Martine fête son anniversaire - 1969
 Ces modèles de landau et transat datent un peu
Martine petite maman - 1967
Les années 60 voient les balbutiements de la société de consommation telle que nous la connaissons aujourd'hui (le premier hyper-marché ouvre en 1963)
Martine fait ses courses - 1964
 En 1954, Martine a une amie prénommée Annie.
 
 Elle est présente à la ferme et elle part en voyage avec Martine. D'ailleurs, c'est elle qui porte la valise tout au long du voyage. Voilà une représentation qui date mais tout à fait d'actualité en 1954!
Martine en voyage - 1954
 
C'est l'album dont je me souviens le plus.Martine et Annie en avaient assez de l'école, apprendre à lire et à compter les ennuyait fort, elles ont décidé de partir en voyage, c'était plus amusant. Mais comme elles ne savaient pas lire, elles ont raté le bateau qui était de l'autre côté du pont et Martine a tâché sa robe en s'asseyant sur le banc tout frais repeint.
Je l'ai cherché en vain à l'exposition où il n'est pas présenté, à ma grande déception, ainsi que Martine à la mer, car c'est ma trilogie personnelle (avec Martine à la ferme).

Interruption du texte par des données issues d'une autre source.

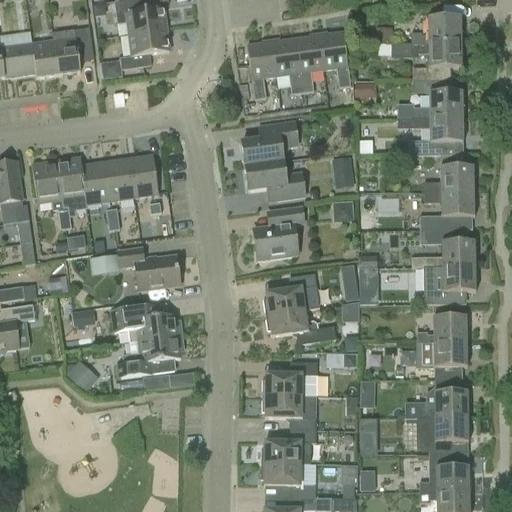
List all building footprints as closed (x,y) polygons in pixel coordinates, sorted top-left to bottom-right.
[(144,1),(118,5),(114,5),(117,27),(126,27),(127,38),(165,32),(162,12),(153,13),(152,0),(144,1)] [(460,22),(428,23),(428,39),(421,39),(421,37),(410,37),(410,47),(460,46),(460,22)] [(53,45),(58,80),(79,77),(78,66),(93,63),(88,32),(52,37),(53,45)] [(149,59),(168,56),(165,32),(127,38),(130,60),(119,61),(120,64),(99,67),(102,83),(122,80),(121,73),(151,70),(149,59)] [(337,93),(349,91),(341,37),(318,40),(322,75),(334,73),(337,93)] [(318,40),(293,43),(300,98),(312,96),(309,76),(322,75),(318,40)] [(293,43),(271,47),(276,81),(287,80),(289,99),(300,98),(293,43)] [(53,45),(31,49),(35,79),(35,83),(58,80),(53,45)] [(412,72),(412,85),(450,84),(450,71),(460,71),(460,46),(410,47),(390,47),(377,47),(377,59),(390,59),(391,62),(416,61),(416,57),(428,57),(428,71),(412,72)] [(276,81),(271,47),(245,50),(252,105),(264,103),(262,83),(276,81)] [(31,49),(1,53),(5,83),(35,79),(31,49)] [(397,109),(397,123),(461,121),(461,97),(450,97),(450,84),(412,85),(412,97),(428,97),(429,114),(422,114),(422,111),(413,112),(413,108),(397,109)] [(354,101),(368,101),(368,88),(354,88),(354,101)] [(397,133),(405,133),(429,133),(429,145),(405,145),(405,160),(438,160),(458,159),(458,146),(462,146),(461,121),(397,123),(397,133)] [(240,147),(243,171),(281,166),(279,152),(296,150),(293,129),(292,127),(275,129),(265,131),(266,143),(240,147)] [(423,187),(424,195),(474,193),(473,171),(459,171),(458,159),(438,160),(439,170),(439,172),(440,172),(440,187),(423,187)] [(151,160),(80,170),(85,210),(157,199),(151,160)] [(334,189),(349,189),(350,161),(334,161),(334,189)] [(79,162),(55,166),(62,213),(67,212),(69,222),(76,221),(75,217),(86,215),(85,210),(80,170),(79,162)] [(0,208),(22,205),(16,166),(0,168),(0,208)] [(69,222),(67,212),(62,213),(55,166),(30,169),(36,209),(51,207),(52,215),(57,214),(59,224),(69,222)] [(283,180),(281,166),(243,171),(246,196),(274,192),(275,205),(303,201),(300,177),(283,180)] [(440,232),(465,232),(471,232),(471,221),(474,221),(474,193),(424,195),(424,207),(440,207),(440,222),(419,222),(419,233),(440,232)] [(150,219),(160,217),(159,207),(148,208),(150,219)] [(28,224),(26,210),(13,211),(15,226),(28,224)] [(276,213),(279,229),(251,233),(256,265),(295,259),(291,231),(304,229),(302,210),(276,213)] [(105,215),(107,225),(117,223),(116,213),(105,215)] [(69,222),(59,224),(60,234),(64,233),(70,232),(69,222)] [(117,223),(107,225),(108,235),(119,233),(117,223)] [(16,227),(19,247),(31,245),(28,224),(15,226),(15,227),(16,227)] [(466,246),(465,232),(440,232),(440,261),(411,262),(411,270),(424,269),(474,269),(474,246),(466,246)] [(80,250),(79,239),(64,240),(65,251),(80,250)] [(33,268),(31,245),(19,247),(22,269),(33,268)] [(132,254),(116,256),(117,259),(118,272),(133,270),(136,296),(178,290),(174,261),(141,265),(140,253),(132,254)] [(117,259),(89,262),(91,278),(119,275),(118,272),(117,259)] [(376,261),(358,262),(359,270),(376,270),(376,261)] [(475,296),(474,269),(424,269),(425,283),(426,309),(464,309),(464,297),(470,297),(475,296)] [(377,272),(359,272),(359,307),(377,308),(377,272)] [(261,304),(263,319),(302,314),(300,301),(309,300),(312,295),(312,292),(316,291),(314,279),(287,282),(288,289),(285,293),(285,294),(263,297),(264,303),(261,304)] [(34,289),(0,294),(0,307),(36,302),(34,289)] [(0,328),(0,358),(5,358),(7,355),(17,353),(15,338),(14,327),(26,326),(33,325),(31,309),(0,313),(0,318),(1,328),(0,328)] [(128,345),(136,344),(182,338),(181,324),(177,325),(176,319),(156,321),(155,309),(120,314),(111,315),(114,337),(126,335),(128,345)] [(90,330),(90,313),(71,314),(71,331),(90,330)] [(302,314),(263,319),(265,335),(268,335),(269,341),(291,338),(292,340),(296,342),(296,349),(335,344),(333,331),(317,333),(317,329),(312,326),(304,327),(302,314)] [(416,337),(416,345),(466,344),(466,321),(432,321),(432,339),(426,339),(426,337),(416,337)] [(182,338),(136,344),(138,358),(121,360),(122,369),(114,371),(116,383),(152,378),(151,366),(181,363),(181,357),(184,356),(182,338)] [(460,371),(467,371),(466,344),(416,345),(416,372),(434,372),(434,384),(461,383),(460,371)] [(355,359),(342,359),(343,374),(355,374),(355,359)] [(85,389),(94,379),(77,363),(68,374),(85,389)] [(260,384),(260,400),(299,401),(316,401),(316,367),(289,367),(289,374),(285,377),(285,379),(263,378),(263,385),(260,384)] [(144,396),(170,393),(168,380),(142,384),(144,396)] [(415,406),(416,421),(468,421),(467,396),(463,396),(462,396),(461,383),(434,384),(434,395),(425,395),(425,405),(415,406)] [(385,415),(386,390),(373,389),(372,414),(385,415)] [(289,427),(288,434),(315,435),(316,421),(298,421),(299,401),(260,400),(259,416),(262,416),(262,422),(283,423),(289,427)] [(468,421),(416,421),(417,455),(427,455),(427,458),(460,457),(459,445),(468,445),(468,421)] [(360,459),(376,458),(376,424),(360,424),(360,459)] [(258,452),(258,468),(298,468),(308,468),(308,448),(315,448),(315,435),(288,434),(288,442),(284,445),(284,446),(262,446),(262,452),(258,452)] [(351,467),(352,439),(342,438),(341,467),(351,467)] [(428,486),(418,486),(418,495),(466,494),(465,470),(460,470),(460,457),(427,458),(428,486)] [(314,502),(314,489),(297,489),(298,468),(258,468),(258,483),(262,483),(262,489),(281,490),(288,495),(287,502),(314,502)] [(374,476),(360,476),(361,496),(375,495),(374,476)] [(466,511),(466,496),(466,494),(418,495),(418,508),(430,507),(430,504),(435,504),(435,511),(466,511)] [(330,502),(314,502),(287,502),(287,509),(283,511),(343,511),(343,502),(330,502)]
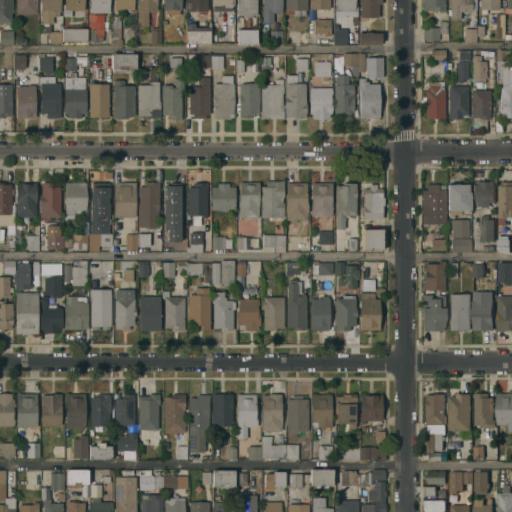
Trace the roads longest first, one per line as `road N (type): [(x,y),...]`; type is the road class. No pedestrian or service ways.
road 1 (residential): [(402,0),(407,511)]
road 2 (residential): [(511,151),(0,148)]
road 3 (residential): [(511,360),(0,360)]
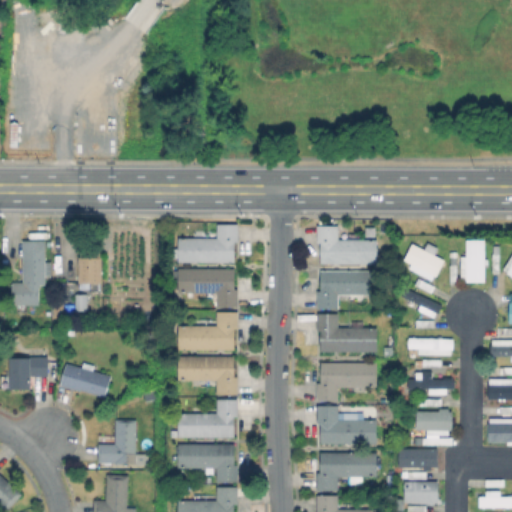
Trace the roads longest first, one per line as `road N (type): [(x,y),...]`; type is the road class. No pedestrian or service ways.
road 1 (secondary): [(511,189),(0,188)]
road 2 (residential): [(282,189),(280,511)]
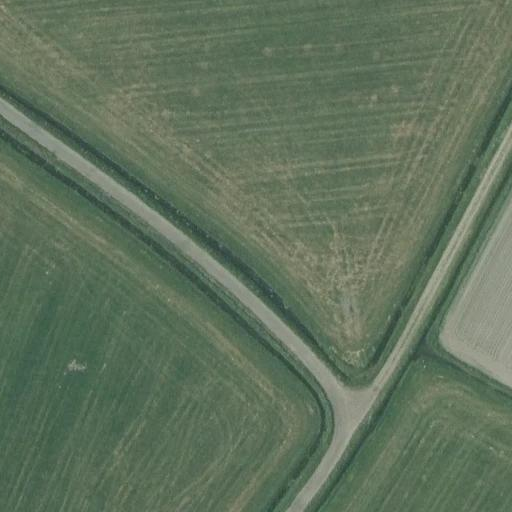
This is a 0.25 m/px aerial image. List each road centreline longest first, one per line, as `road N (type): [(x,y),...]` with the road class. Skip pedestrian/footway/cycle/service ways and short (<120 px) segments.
road 1 (track): [(353,418),(313,364),(204,263),(0,106)]
road 2 (track): [(353,418),(511,132)]
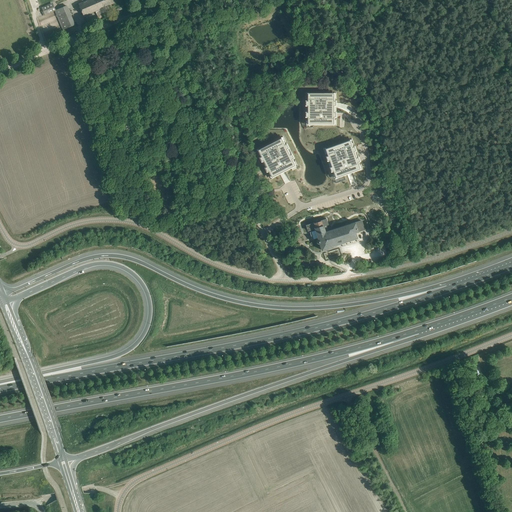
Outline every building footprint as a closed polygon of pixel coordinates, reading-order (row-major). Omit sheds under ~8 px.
[(112,0),(88,0),(79,4),(84,16),(114,3),(112,0)] [(45,2),(41,5),(45,15),(56,10),(53,3),(47,5),(45,2)] [(67,6),(55,11),(63,30),(75,25),(67,6)] [(306,112),(306,117),(308,117),(308,120),(308,124),(334,124),(334,105),(336,105),(336,101),(334,101),(334,94),(308,94),(308,101),(306,101),(306,105),(308,105),(308,112),(306,112)] [(282,138),(258,150),(262,156),(260,157),(262,161),(264,160),(272,177),(295,165),(294,162),(292,159),(294,158),(292,154),(290,155),(287,149),(289,148),(287,144),(285,145),(282,138)] [(350,140),(326,149),(328,156),(326,157),(328,161),(330,160),(332,167),(330,167),(332,171),(334,171),(335,174),(336,178),(361,169),(354,151),(356,151),(355,146),(353,147),(350,140)] [(306,171),(292,175),(294,185),(308,181),(306,171)] [(326,219),(306,226),(306,228),(307,227),(308,230),(315,228),(319,239),(319,240),(318,240),(318,241),(317,241),(317,242),(318,242),(318,243),(319,243),(320,243),(322,250),(325,250),(332,247),(332,246),(357,238),(356,232),(364,229),(362,221),(328,231),(326,225),(328,224),(326,219)]
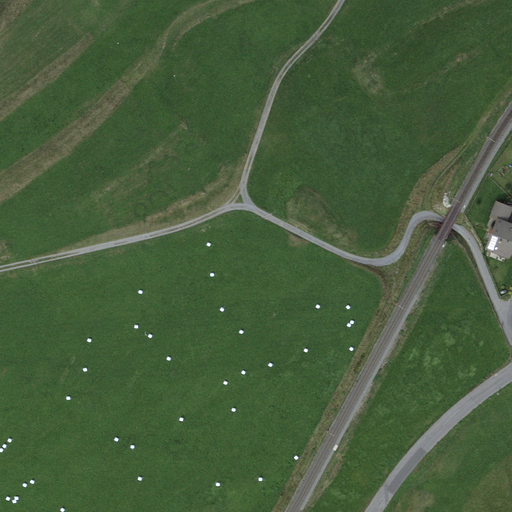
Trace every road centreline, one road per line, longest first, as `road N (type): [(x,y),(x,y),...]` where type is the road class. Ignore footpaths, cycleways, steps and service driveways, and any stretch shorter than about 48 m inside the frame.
road 1 (track): [(250,207),(370,262),(395,256),(420,216),(438,217),(469,239),(511,321)]
road 2 (track): [(250,207),(0,269)]
road 3 (track): [(341,0),(278,80),(244,175),(250,207)]
road 4 (tertiary): [(373,511),(426,443),(511,372)]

Les adultes sont peu présents dans les albums de Martine, au contraire de son chien Patapouf, compagnon inséparable. Elle a aussi un chat dont le nom m'échappe (Minet ?).
1966

Martine en avion - 1965

Martine a une leçon de dessin - 1999
De nombreux albums sont un hymne à la nature et aux animaux
Martine embellit son jardin - 1970
 
Martine à la ferme
 Martine suit la mode de son temps : elle change de coupe de cheveu, même ses traits se modifient. Elle a souvent les cheveux longs.
Martine à la montagne - 1959
Martine petite maman - 1967
Martine protège la nature - 2009
Les illustrations au trait de M. Mercier, qui sont précédés de très nombreuses esquisses, reproduisent les détails avec une grande précision.

 
D'ailleurs, dans les nouvelles éditions sur papier glacé, on croirait que ce sont des photos.
Martine au parc - 1966
Dans les albums de Martine, les petites culottes sont souvent visibles
 Martine à la ferme - 1954
Martine en voyage - 1954
Martine à la mer - 3èm album de la série (1955 ?)
 Dans les années 80, il était reproché à la série Martine sa représentation d'un univers bourgeois d'une perfection irréelle. Ainsi d'un feu d'artifice pour clôturer un anniversaire
Martine fête son anniversaire - 1969
Cette image m'a fait rêver en son temps, aujourd'hui mon regard s'est attardé dans ce même album sur celle-ci 
 
Dans les années 50 et 60, la discrimination en fonction des sexes et la théorie des genres étaient des concepts inconnus. Les albums de ces années-là reproduisent fidèlement ce qu'on attendait d'une petite fille, future épouse et mère.
1962
Les rôles masculin/féminin sont bien départagés.Quoi que .....
Martine à la maison - 1962

Merci à Isabelle qui possède toute la collection des "Martine" et m'en a confié certains numéros afin que je complète les photos prises lors de ma visite à l'exposition le 20 janvier, ce qui m'a permis d'écrire un article très documenté.